The debate over climate change has intensified in the past year with the rise of real estate mogul and TV personality Donald Trump to the political scene, culminating with his successful election to the presidency of the United States; leading up to his official swearing-in ceremony on January 21st, 2017, Trump often claimed while on the campaign trail that climate change was a falsehood, often blaming it’s creation on the Chinese government and left-wing environmental activists, ignoring proven scientific results and findings collected over the course of many years. While Trump in some ways has since shown a more open mind to the concept of global warming, some experts – such as Professor Michael Mann, one of the world’s leading climatologists – are still expressing concern that the leader of the free world may have some doubts about it.

“The era of climate change denial is over. Rejection of the unequivocal scientific evidence that carbon emissions from the burning of fossil fuels are warming the planet and changing our climate is no longer socially acceptable,” he said. “Only the most fringe of politicians now disputes the overwhelming scientific consensus that climate change is real and human-caused, and they are largely ignored.”

However, according to Myron Ebell – who took charge of Donald Trump’s Environmental Protection Agency (EPA) transition team – the US President will pull America out of the landmark Paris climate change agreement very early into his term, and is determined to undo policies pushed by Barack Obama to restrict greenhouse gas emissions.

“The U.S. will clearly change its course on climate policy under the new administration,” Ebell said. “Mr. Trump was pretty clear that the problem or the crisis has been overblown and overstated.”

However, according to the U.S. Department of Ecology, climate change is neither overblown or overstated- according to their data, heat-trapping gases such as carbon dioxide are causing a general upswing in the overall temperature of the Earth, leading to an increase in the elevation of seawater due to the subsequent melting of snow and ice in polar regions, as well as other related maladies such as drought, fires, extreme changes in weather patterns, and flooding.

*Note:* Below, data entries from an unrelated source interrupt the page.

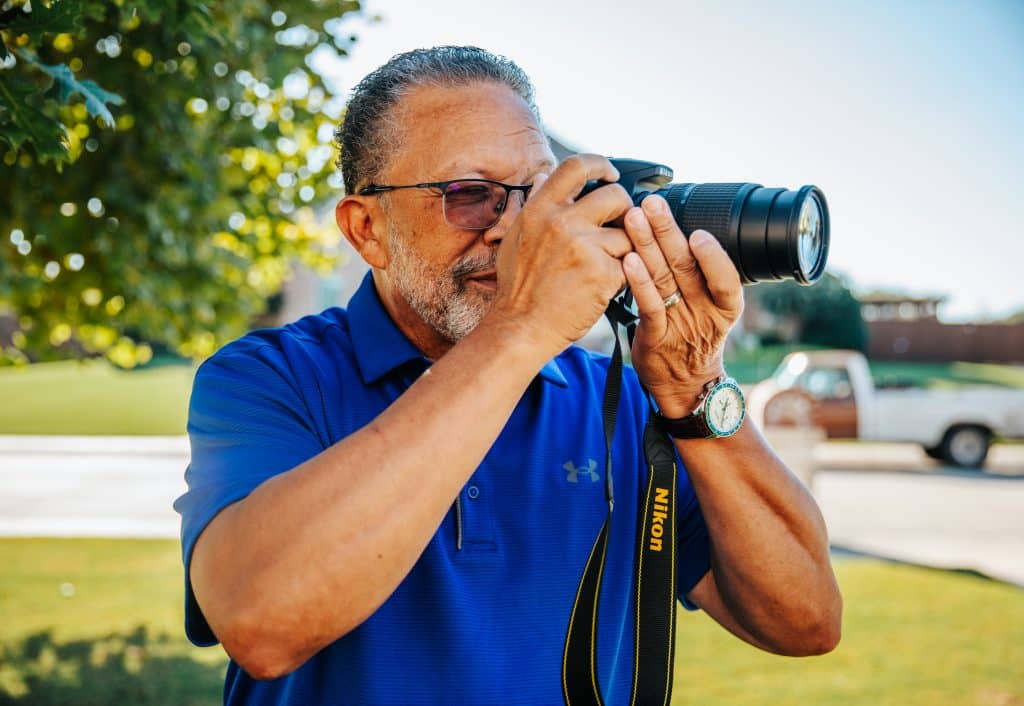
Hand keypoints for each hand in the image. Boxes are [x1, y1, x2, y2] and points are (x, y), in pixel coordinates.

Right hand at [486, 154, 633, 355]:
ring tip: (603, 266)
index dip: (600, 164)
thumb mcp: (517, 236)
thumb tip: (543, 175)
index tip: (610, 173)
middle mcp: (562, 222)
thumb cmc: (518, 287)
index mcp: (540, 209)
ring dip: (623, 249)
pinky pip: (629, 265)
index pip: (577, 166)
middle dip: (623, 211)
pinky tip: (601, 286)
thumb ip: (534, 203)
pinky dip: (622, 276)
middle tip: (617, 227)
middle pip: (615, 196)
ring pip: (628, 234)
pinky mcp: (603, 273)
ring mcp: (584, 247)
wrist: (520, 328)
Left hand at [621, 194, 743, 418]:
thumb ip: (696, 272)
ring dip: (647, 245)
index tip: (698, 231)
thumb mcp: (707, 306)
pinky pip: (648, 305)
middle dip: (669, 232)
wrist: (684, 385)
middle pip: (687, 267)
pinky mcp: (655, 336)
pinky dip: (639, 282)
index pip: (725, 277)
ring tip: (634, 218)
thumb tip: (674, 227)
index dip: (713, 256)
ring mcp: (681, 325)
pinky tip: (629, 260)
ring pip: (664, 279)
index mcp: (725, 303)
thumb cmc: (692, 337)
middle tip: (653, 203)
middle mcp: (706, 312)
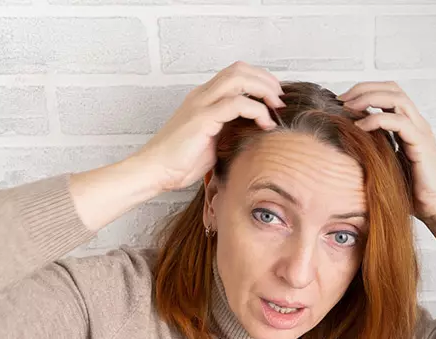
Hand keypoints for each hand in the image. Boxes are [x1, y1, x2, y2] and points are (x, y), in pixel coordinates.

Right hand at [132, 61, 285, 192]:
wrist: (155, 172)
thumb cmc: (180, 162)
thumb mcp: (212, 141)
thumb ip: (230, 130)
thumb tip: (255, 133)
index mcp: (204, 98)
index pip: (236, 73)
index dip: (260, 79)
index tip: (275, 98)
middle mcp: (202, 95)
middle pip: (240, 69)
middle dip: (266, 80)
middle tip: (280, 100)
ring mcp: (201, 104)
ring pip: (239, 78)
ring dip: (264, 90)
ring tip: (276, 108)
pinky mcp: (202, 118)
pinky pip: (237, 104)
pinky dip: (256, 111)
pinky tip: (265, 125)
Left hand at [337, 81, 435, 225]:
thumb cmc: (411, 192)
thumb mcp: (385, 165)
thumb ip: (373, 150)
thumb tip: (344, 145)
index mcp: (409, 126)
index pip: (389, 93)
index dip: (365, 90)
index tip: (341, 101)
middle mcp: (416, 124)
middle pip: (392, 88)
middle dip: (363, 88)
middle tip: (340, 99)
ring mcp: (421, 132)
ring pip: (397, 98)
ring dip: (369, 98)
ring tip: (348, 107)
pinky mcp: (421, 144)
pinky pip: (398, 122)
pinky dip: (376, 120)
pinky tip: (359, 128)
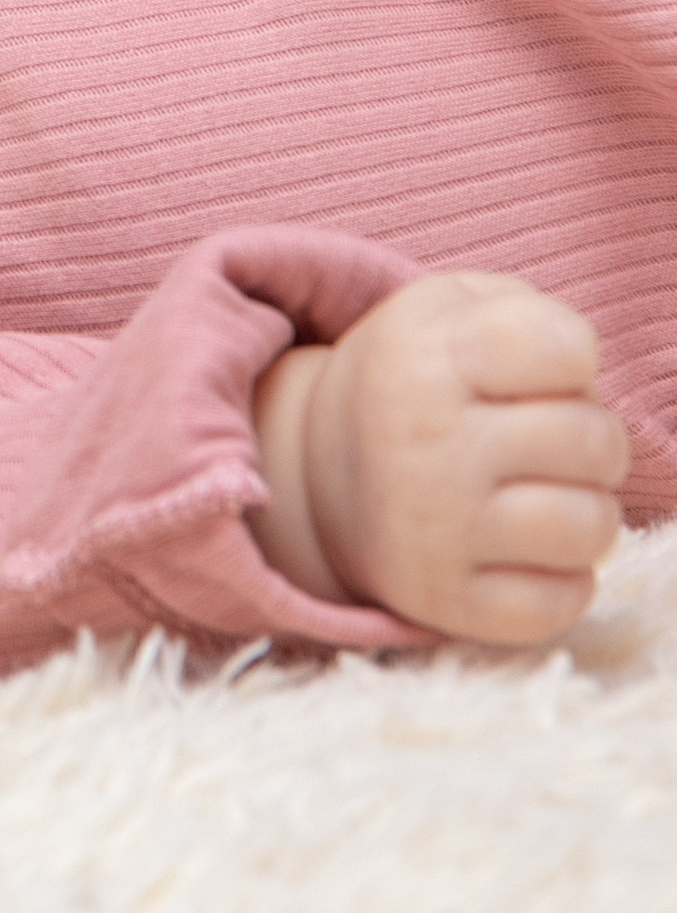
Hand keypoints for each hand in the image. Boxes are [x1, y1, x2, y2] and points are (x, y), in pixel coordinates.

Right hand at [252, 273, 628, 643]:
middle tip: (554, 443)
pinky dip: (566, 579)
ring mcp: (435, 531)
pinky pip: (564, 603)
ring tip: (551, 497)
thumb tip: (585, 370)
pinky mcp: (447, 603)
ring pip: (589, 528)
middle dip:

“Scientists project that these trends will continue and in some cases accelerate, posing significant risks to human health, our forests, agriculture, freshwater supplies, coastlines, and other natural resources that are vital to Washington state’s economy, environment, and our quality of life,” they said. “Because so many systems are tied to climate, a change in climate can affect many related aspects of where and how people, plants and animals live, such as food production, availability and use of water, and health risks. For example, a change in the usual timing of rains or temperatures can affect when plants bloom and set fruit, when insects hatch or when streams are their fullest. This can affect historically synchronized pollination of crops, food for migrating birds, spawning of fish, water supplies for drinking and irrigation, forest health, and more.”

While there are two sides to every story, the most important part of any disagreement – especially when it comes to the environment – is that both sides have open minds and take in every possible piece of information before making their final judgment. While Mr. Trump is no doubt a very successful businessman and entertainer, he would do well to research the concept of climate change as much as possible before making a final decision on what course of action he will lead his country on in terms of sustaining the global health of the planet; as the leader of the free world, the rest of the planet looks to the United States to guide by example, so hopefully Mr. Trump will do so by relying on all viewpoints to shape his own…that is how true wisdom is gained.